**Directions:** Once you find the line with "#### 5. Security" in the data that follows, repeat it and every line after it exactly, through the line with "- Multiple versions of same crate".

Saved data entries
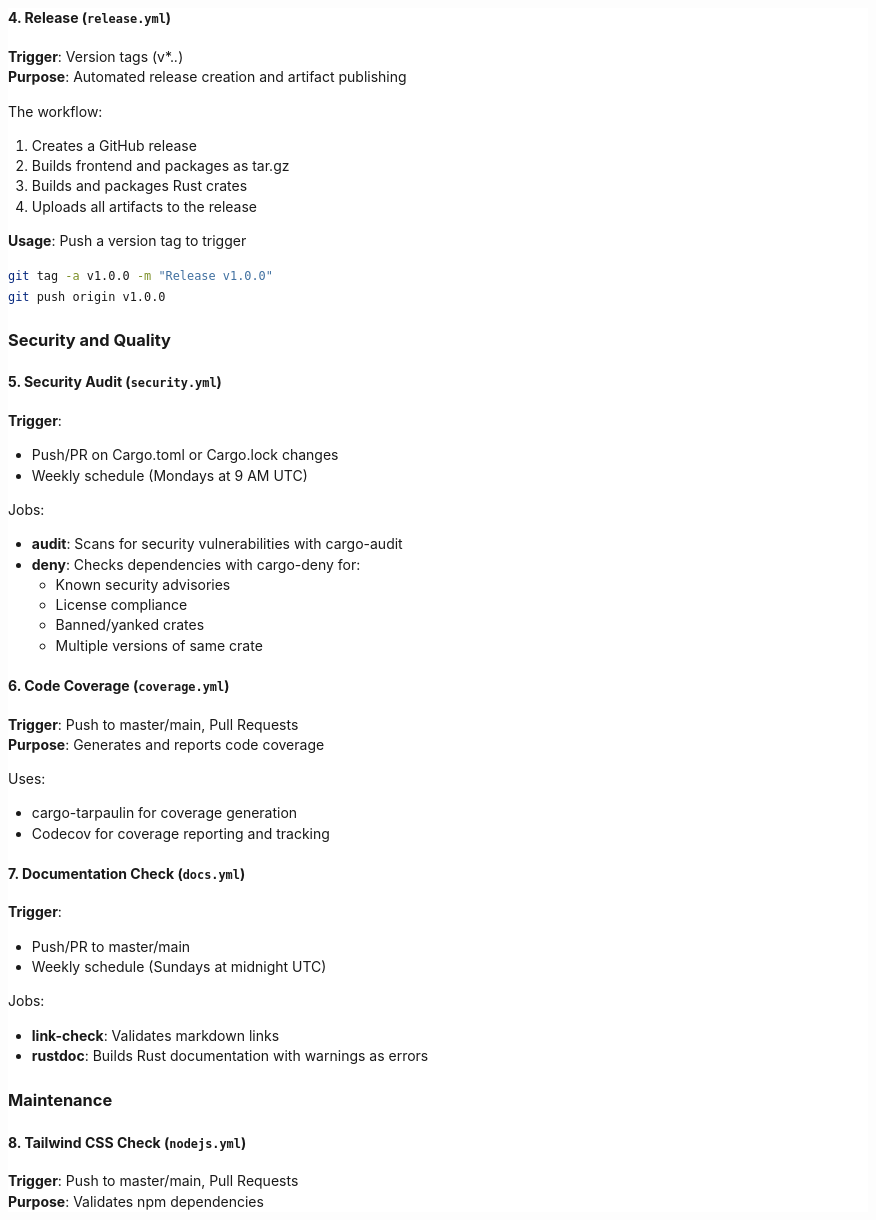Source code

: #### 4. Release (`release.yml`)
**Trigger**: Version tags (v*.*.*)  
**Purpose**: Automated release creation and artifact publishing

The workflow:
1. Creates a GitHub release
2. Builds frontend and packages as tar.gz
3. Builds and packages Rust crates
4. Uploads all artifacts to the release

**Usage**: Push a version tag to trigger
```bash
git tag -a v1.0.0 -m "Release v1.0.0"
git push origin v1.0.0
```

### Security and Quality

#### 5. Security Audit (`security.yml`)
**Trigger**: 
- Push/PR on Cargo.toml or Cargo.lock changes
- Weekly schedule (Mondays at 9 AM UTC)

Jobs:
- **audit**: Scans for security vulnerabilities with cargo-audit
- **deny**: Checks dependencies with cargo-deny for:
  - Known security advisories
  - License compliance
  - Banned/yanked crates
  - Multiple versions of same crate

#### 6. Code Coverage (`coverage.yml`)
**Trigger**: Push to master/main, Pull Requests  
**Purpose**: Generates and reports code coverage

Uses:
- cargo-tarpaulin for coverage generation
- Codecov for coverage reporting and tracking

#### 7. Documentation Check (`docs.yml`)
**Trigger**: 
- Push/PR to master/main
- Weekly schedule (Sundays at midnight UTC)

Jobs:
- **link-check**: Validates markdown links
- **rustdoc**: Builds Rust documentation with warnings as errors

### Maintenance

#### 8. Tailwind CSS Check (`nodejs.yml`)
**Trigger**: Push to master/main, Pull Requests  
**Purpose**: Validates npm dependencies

**Response to this exercise:**
#### 5. Security Audit (`security.yml`)
**Trigger**: 
- Push/PR on Cargo.toml or Cargo.lock changes
- Weekly schedule (Mondays at 9 AM UTC)

Jobs:
- **audit**: Scans for security vulnerabilities with cargo-audit
- **deny**: Checks dependencies with cargo-deny for:
  - Known security advisories
  - License compliance
  - Banned/yanked crates
  - Multiple versions of same crate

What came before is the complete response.